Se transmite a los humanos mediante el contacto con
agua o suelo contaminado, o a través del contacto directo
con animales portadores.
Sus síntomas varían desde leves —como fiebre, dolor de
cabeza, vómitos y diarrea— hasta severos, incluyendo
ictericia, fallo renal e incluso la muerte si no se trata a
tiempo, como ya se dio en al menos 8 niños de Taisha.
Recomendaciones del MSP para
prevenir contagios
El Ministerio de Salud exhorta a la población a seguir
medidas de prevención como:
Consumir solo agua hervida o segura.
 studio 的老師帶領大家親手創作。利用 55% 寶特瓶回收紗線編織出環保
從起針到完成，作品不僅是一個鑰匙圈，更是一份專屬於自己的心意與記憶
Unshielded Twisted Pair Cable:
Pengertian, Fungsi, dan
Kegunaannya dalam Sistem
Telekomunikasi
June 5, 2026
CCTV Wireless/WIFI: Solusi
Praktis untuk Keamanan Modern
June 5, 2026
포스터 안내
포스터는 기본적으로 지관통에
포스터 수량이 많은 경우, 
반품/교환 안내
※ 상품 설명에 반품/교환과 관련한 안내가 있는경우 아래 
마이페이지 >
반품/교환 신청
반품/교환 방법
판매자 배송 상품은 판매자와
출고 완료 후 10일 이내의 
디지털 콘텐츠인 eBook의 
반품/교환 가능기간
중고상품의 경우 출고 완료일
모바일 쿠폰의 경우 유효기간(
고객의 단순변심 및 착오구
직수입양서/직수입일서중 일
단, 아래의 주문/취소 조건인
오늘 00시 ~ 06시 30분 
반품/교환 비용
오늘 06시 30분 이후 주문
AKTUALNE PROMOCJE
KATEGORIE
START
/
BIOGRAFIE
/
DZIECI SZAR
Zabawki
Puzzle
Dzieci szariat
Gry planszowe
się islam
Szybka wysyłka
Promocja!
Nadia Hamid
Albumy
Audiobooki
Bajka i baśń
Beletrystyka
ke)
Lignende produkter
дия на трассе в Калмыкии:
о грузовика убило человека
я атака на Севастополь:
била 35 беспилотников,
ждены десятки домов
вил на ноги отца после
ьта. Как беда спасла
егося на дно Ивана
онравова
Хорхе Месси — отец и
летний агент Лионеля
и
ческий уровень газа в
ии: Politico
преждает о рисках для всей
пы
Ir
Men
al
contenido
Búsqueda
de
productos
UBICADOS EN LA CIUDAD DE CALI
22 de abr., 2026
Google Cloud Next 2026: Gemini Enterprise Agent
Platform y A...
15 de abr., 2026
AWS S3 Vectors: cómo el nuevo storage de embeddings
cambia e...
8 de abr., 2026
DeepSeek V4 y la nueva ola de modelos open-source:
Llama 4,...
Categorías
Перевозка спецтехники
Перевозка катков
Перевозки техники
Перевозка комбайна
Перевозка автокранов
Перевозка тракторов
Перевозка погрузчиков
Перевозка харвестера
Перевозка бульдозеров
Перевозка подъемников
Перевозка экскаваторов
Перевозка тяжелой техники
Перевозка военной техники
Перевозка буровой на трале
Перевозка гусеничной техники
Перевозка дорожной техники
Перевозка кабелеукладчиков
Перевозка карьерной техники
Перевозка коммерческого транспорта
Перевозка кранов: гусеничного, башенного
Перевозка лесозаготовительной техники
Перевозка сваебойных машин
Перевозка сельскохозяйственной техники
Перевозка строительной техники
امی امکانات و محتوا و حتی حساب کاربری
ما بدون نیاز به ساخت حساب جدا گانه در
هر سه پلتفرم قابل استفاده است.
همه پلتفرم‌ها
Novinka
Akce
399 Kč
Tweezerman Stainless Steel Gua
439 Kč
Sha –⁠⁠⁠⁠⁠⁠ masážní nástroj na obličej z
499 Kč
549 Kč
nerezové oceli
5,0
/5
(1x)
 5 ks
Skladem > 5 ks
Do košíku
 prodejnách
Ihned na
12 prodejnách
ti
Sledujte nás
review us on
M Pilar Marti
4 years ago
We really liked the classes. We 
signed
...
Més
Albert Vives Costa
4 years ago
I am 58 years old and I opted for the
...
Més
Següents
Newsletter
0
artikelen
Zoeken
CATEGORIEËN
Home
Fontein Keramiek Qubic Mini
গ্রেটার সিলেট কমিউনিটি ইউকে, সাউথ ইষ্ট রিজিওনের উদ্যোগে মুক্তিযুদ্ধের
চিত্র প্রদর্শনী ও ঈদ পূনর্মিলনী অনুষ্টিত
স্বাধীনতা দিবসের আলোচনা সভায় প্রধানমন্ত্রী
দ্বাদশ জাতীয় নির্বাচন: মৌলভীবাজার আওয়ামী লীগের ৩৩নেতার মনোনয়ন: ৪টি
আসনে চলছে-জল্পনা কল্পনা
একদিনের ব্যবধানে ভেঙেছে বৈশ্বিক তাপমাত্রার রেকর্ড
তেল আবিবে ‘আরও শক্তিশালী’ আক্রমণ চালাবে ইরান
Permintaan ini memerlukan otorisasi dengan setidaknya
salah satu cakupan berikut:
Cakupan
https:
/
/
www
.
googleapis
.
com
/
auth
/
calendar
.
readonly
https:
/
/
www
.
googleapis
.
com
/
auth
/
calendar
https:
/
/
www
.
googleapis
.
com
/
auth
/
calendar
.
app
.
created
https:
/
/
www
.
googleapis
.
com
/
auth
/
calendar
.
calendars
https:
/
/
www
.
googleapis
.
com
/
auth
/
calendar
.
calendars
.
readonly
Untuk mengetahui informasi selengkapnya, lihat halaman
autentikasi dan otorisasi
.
-.-.-
The listing above is to be written out again word for word.

● RESPONSE:
Se transmite a los humanos mediante el contacto con
agua o suelo contaminado, o a través del contacto directo
con animales portadores.
Sus síntomas varían desde leves —como fiebre, dolor de
cabeza, vómitos y diarrea— hasta severos, incluyendo
ictericia, fallo renal e incluso la muerte si no se trata a
tiempo, como ya se dio en al menos 8 niños de Taisha.
Recomendaciones del MSP para
prevenir contagios
El Ministerio de Salud exhorta a la población a seguir
medidas de prevención como:
Consumir solo agua hervida o segura.
 studio 的老師帶領大家親手創作。利用 55% 寶特瓶回收紗線編織出環保
從起針到完成，作品不僅是一個鑰匙圈，更是一份專屬於自己的心意與記憶
Unshielded Twisted Pair Cable:
Pengertian, Fungsi, dan
Kegunaannya dalam Sistem
Telekomunikasi
June 5, 2026
CCTV Wireless/WIFI: Solusi
Praktis untuk Keamanan Modern
June 5, 2026
포스터 안내
포스터는 기본적으로 지관통에
포스터 수량이 많은 경우, 
반품/교환 안내
※ 상품 설명에 반품/교환과 관련한 안내가 있는경우 아래 
마이페이지 >
반품/교환 신청
반품/교환 방법
판매자 배송 상품은 판매자와
출고 완료 후 10일 이내의 
디지털 콘텐츠인 eBook의 
반품/교환 가능기간
중고상품의 경우 출고 완료일
모바일 쿠폰의 경우 유효기간(
고객의 단순변심 및 착오구
직수입양서/직수입일서중 일
단, 아래의 주문/취소 조건인
오늘 00시 ~ 06시 30분 
반품/교환 비용
오늘 06시 30분 이후 주문
AKTUALNE PROMOCJE
KATEGORIE
START
/
BIOGRAFIE
/
DZIECI SZAR
Zabawki
Puzzle
Dzieci szariat
Gry planszowe
się islam
Szybka wysyłka
Promocja!
Nadia Hamid
Albumy
Audiobooki
Bajka i baśń
Beletrystyka
ke)
Lignende produkter
дия на трассе в Калмыкии:
о грузовика убило человека
я атака на Севастополь:
била 35 беспилотников,
ждены десятки домов
вил на ноги отца после
ьта. Как беда спасла
егося на дно Ивана
онравова
Хорхе Месси — отец и
летний агент Лионеля
и
ческий уровень газа в
ии: Politico
преждает о рисках для всей
пы
Ir
Men
al
contenido
Búsqueda
de
productos
UBICADOS EN LA CIUDAD DE CALI
22 de abr., 2026
Google Cloud Next 2026: Gemini Enterprise Agent
Platform y A...
15 de abr., 2026
AWS S3 Vectors: cómo el nuevo storage de embeddings
cambia e...
8 de abr., 2026
DeepSeek V4 y la nueva ola de modelos open-source:
Llama 4,...
Categorías
Перевозка спецтехники
Перевозка катков
Перевозки техники
Перевозка комбайна
Перевозка автокранов
Перевозка тракторов
Перевозка погрузчиков
Перевозка харвестера
Перевозка бульдозеров
Перевозка подъемников
Перевозка экскаваторов
Перевозка тяжелой техники
Перевозка военной техники
Перевозка буровой на трале
Перевозка гусеничной техники
Перевозка дорожной техники
Перевозка кабелеукладчиков
Перевозка карьерной техники
Перевозка коммерческого транспорта
Перевозка кранов: гусеничного, башенного
Перевозка лесозаготовительной техники
Перевозка сваебойных машин
Перевозка сельскохозяйственной техники
Перевозка строительной техники
امی امکانات و محتوا و حتی حساب کاربری
ما بدون نیاز به ساخت حساب جدا گانه در
هر سه پلتفرم قابل استفاده است.
همه پلتفرم‌ها
Novinka
Akce
399 Kč
Tweezerman Stainless Steel Gua
439 Kč
Sha –⁠⁠⁠⁠⁠⁠ masážní nástroj na obličej z
499 Kč
549 Kč
nerezové oceli
5,0
/5
(1x)
 5 ks
Skladem > 5 ks
Do košíku
 prodejnách
Ihned na
12 prodejnách
ti
Sledujte nás
review us on
M Pilar Marti
4 years ago
We really liked the classes. We 
signed
...
Més
Albert Vives Costa
4 years ago
I am 58 years old and I opted for the
...
Més
Següents
Newsletter
0
artikelen
Zoeken
CATEGORIEËN
Home
Fontein Keramiek Qubic Mini
গ্রেটার সিলেট কমিউনিটি ইউকে, সাউথ ইষ্ট রিজিওনের উদ্যোগে মুক্তিযুদ্ধের
চিত্র প্রদর্শনী ও ঈদ পূনর্মিলনী অনুষ্টিত
স্বাধীনতা দিবসের আলোচনা সভায় প্রধানমন্ত্রী
দ্বাদশ জাতীয় নির্বাচন: মৌলভীবাজার আওয়ামী লীগের ৩৩নেতার মনোনয়ন: ৪টি
আসনে চলছে-জল্পনা কল্পনা
একদিনের ব্যবধানে ভেঙেছে বৈশ্বিক তাপমাত্রার রেকর্ড
তেল আবিবে ‘আরও শক্তিশালী’ আক্রমণ চালাবে ইরান
Permintaan ini memerlukan otorisasi dengan setidaknya
salah satu cakupan berikut:
Cakupan
https:
/
/
www
.
googleapis
.
com
/
auth
/
calendar
.
readonly
https:
/
/
www
.
googleapis
.
com
/
auth
/
calendar
https:
/
/
www
.
googleapis
.
com
/
auth
/
calendar
.
app
.
created
https:
/
/
www
.
googleapis
.
com
/
auth
/
calendar
.
calendars
https:
/
/
www
.
googleapis
.
com
/
auth
/
calendar
.
calendars
.
readonly
Untuk mengetahui informasi selengkapnya, lihat halaman
autentikasi dan otorisasi
.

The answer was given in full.